Anglo American has written down the value of its troublesome Minas-Rio project in Brazil by $4bn (£2.5bn) after delays and rising labour costs.

The company said the expense of running the iron-ore mine it bought at the top of the market five years ago is now expected to reach $8.8bn.

The writedown came as no shock to investors and analysts, who said the project had been a "constant disappointment" since it was acquired from Brazilian billionaire Eike Batista for $5.5bn in 2008.

Minas-Rio has been described as Cynthia Carroll's greatest gamble during her time as chief executive of the company.

The 56-year-old, once dubbed Cyanide Cynthia for her role in an environmentally controversial dam project in Alaska, is leaving the company in April after shareholders demanded a change of leadership.

# # # # #

§ **EXERCISE REQUIREMENTS**: Write a continuation of the text about Anglo American's Minas-Rio writedown, starting right after its final sentence. The material that comes after this has nothing to do with the work asked here.

# # # # #

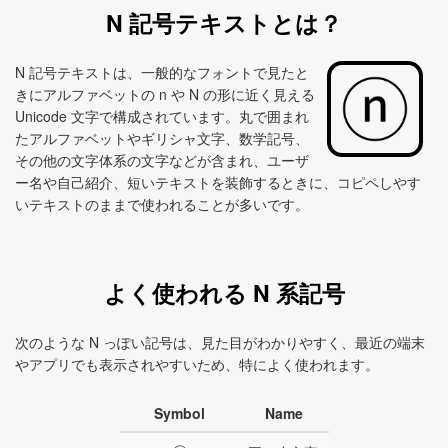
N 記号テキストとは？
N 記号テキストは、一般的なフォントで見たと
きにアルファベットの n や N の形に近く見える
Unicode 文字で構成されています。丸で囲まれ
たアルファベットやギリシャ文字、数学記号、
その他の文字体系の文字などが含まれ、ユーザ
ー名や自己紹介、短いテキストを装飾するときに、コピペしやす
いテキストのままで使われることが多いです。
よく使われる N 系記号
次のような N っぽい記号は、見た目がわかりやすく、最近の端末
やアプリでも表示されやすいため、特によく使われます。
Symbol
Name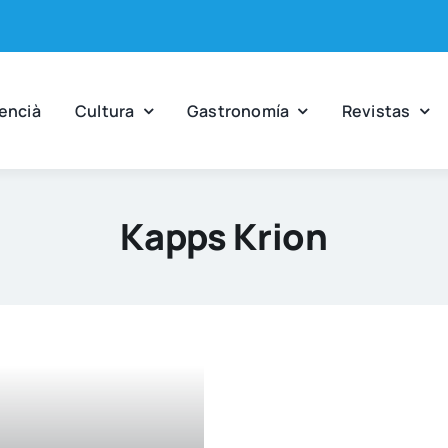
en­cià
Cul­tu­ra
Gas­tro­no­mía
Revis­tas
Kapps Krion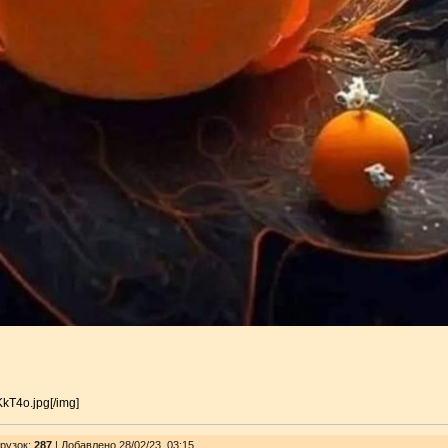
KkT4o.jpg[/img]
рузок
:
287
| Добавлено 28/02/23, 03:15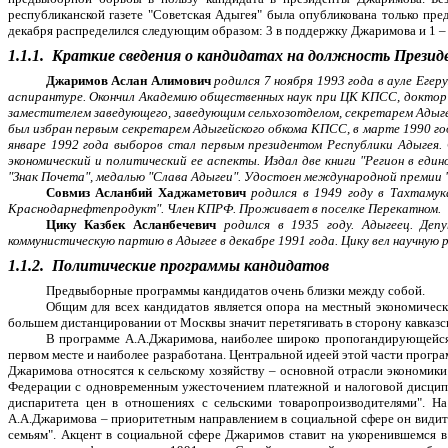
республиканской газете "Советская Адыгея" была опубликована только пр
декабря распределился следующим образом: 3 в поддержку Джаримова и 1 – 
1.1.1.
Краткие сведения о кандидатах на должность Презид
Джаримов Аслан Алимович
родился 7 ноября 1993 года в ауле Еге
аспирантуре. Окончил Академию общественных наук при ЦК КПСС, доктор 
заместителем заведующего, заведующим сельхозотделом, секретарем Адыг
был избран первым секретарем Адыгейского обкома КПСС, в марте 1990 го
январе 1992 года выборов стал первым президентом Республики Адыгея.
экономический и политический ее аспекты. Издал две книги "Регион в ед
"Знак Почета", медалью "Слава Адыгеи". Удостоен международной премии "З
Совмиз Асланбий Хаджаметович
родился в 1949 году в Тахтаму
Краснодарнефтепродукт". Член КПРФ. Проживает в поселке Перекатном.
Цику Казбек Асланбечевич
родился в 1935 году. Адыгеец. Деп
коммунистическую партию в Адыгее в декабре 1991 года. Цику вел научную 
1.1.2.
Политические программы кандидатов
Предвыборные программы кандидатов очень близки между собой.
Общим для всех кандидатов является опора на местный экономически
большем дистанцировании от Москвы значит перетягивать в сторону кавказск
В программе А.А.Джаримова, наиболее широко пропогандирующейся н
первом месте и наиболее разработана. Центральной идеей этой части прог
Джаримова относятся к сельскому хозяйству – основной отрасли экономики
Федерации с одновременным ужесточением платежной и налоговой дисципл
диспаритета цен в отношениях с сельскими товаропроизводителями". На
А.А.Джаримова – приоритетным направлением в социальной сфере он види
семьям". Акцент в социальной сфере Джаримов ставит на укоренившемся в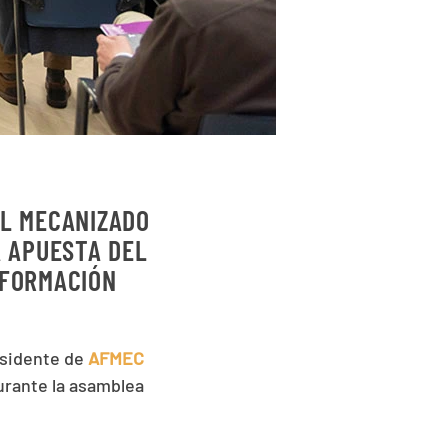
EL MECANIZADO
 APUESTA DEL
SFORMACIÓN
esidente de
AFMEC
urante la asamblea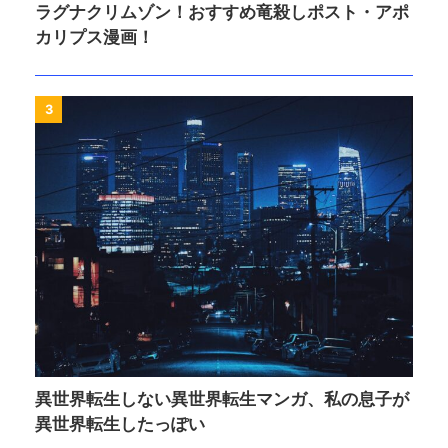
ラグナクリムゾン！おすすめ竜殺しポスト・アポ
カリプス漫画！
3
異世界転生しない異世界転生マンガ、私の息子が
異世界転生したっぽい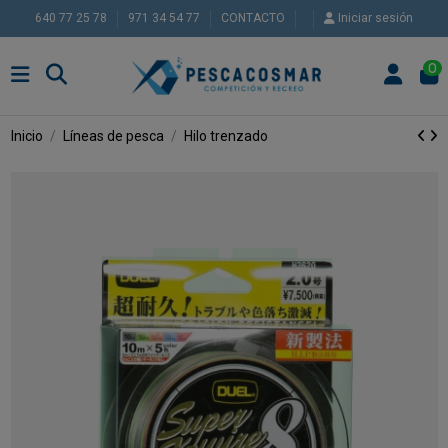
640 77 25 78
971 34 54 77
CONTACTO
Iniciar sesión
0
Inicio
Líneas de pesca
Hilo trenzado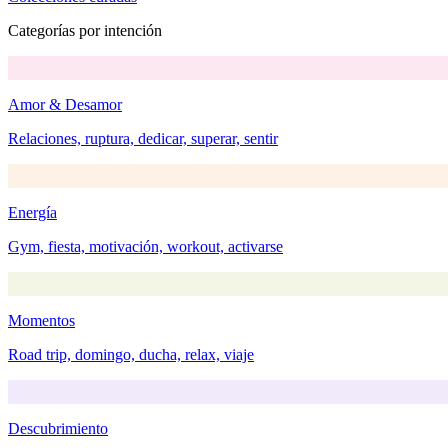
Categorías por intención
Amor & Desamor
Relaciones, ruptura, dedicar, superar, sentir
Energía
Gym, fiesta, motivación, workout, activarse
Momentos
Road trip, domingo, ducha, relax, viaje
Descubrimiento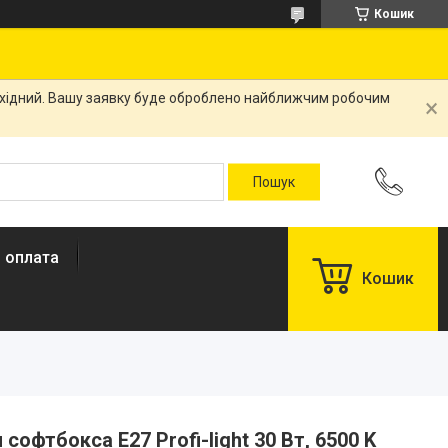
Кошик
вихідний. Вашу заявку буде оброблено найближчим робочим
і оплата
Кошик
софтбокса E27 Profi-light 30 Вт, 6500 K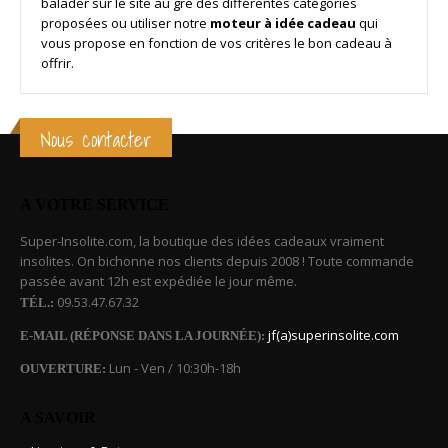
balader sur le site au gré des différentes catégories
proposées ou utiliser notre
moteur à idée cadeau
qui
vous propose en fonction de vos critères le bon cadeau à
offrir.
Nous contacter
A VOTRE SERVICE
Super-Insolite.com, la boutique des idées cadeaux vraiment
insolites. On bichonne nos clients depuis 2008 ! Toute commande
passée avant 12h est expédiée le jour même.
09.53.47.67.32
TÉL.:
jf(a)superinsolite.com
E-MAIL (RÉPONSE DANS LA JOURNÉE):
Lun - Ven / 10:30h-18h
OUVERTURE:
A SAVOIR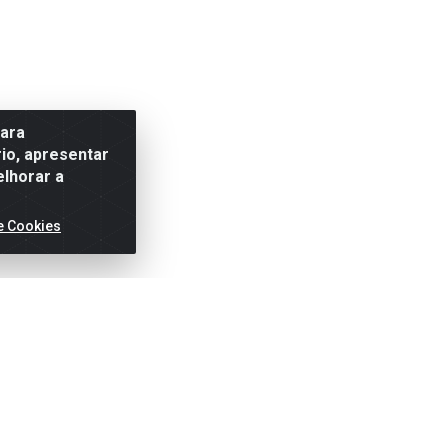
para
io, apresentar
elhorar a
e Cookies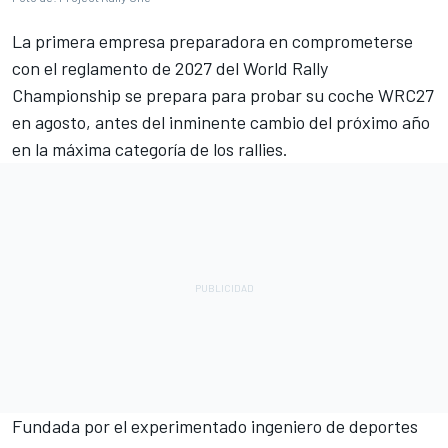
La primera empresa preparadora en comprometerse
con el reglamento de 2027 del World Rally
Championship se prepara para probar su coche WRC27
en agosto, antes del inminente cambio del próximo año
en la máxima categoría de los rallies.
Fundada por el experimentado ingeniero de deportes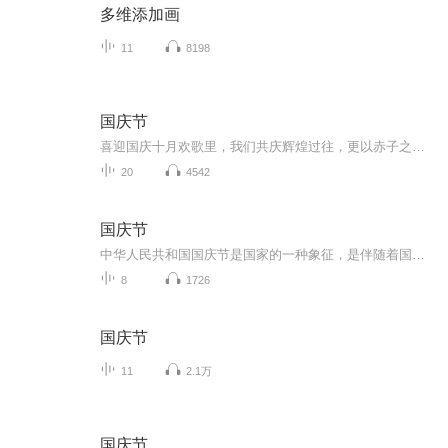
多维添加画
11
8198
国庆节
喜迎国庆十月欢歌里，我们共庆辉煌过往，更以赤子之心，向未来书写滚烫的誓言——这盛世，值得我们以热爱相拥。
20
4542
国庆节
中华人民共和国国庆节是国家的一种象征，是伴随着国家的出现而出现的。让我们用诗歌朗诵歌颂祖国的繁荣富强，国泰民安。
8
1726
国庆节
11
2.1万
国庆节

# # # # #

§ **ANSWER TO THE PROBLEM**:
"We are clearly disappointed that the diversity of challenges that our Minas-Rio project has faced has contributed to a significant increase in capital expenditure, leading to the impairment we have recorded," she said. "Despite the difficulties, we continue to be confident of the medium and long-term attractiveness and strategic positioning of Minas-Rio and we remain committed to the project."

Labour costs in Brazil have been driven higher by events such as next year's football World Cup and the Olympics in 2016.

The mine is likely to be one of the biggest challenges facing Anglo's incoming chief executive Mark Cutifani, when he joins from AngloGold Ashanti.

"The Minas-Rio impairments give the incoming CEO a clean slate, creating a degree of positive sentiment," Bernstein analyst Paul Gait said.

"The greater detail and clarity on the progress of Minas-Rio can only increase the confidence around the executability and delivery of the project."

Shares in the company closed up 57p at 1,929.5p.

News of Anglo's writedown comes less than two weeks since Rio Tinto ousted its chief executive, Tom Albanese, after $14bn of impairments tied to operations in Mozambique and Canada.